_Instructions for the task:_ Retype the records below, starting at the line that contains "python -m build" and continuing through the end of the records.
══ Stored data
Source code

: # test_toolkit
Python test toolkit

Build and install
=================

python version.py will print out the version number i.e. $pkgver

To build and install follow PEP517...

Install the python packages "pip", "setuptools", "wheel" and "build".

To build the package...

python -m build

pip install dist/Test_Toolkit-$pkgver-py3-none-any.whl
════
_Output for this exercise:_
python -m build

pip install dist/Test_Toolkit-$pkgver-py3-none-any.whl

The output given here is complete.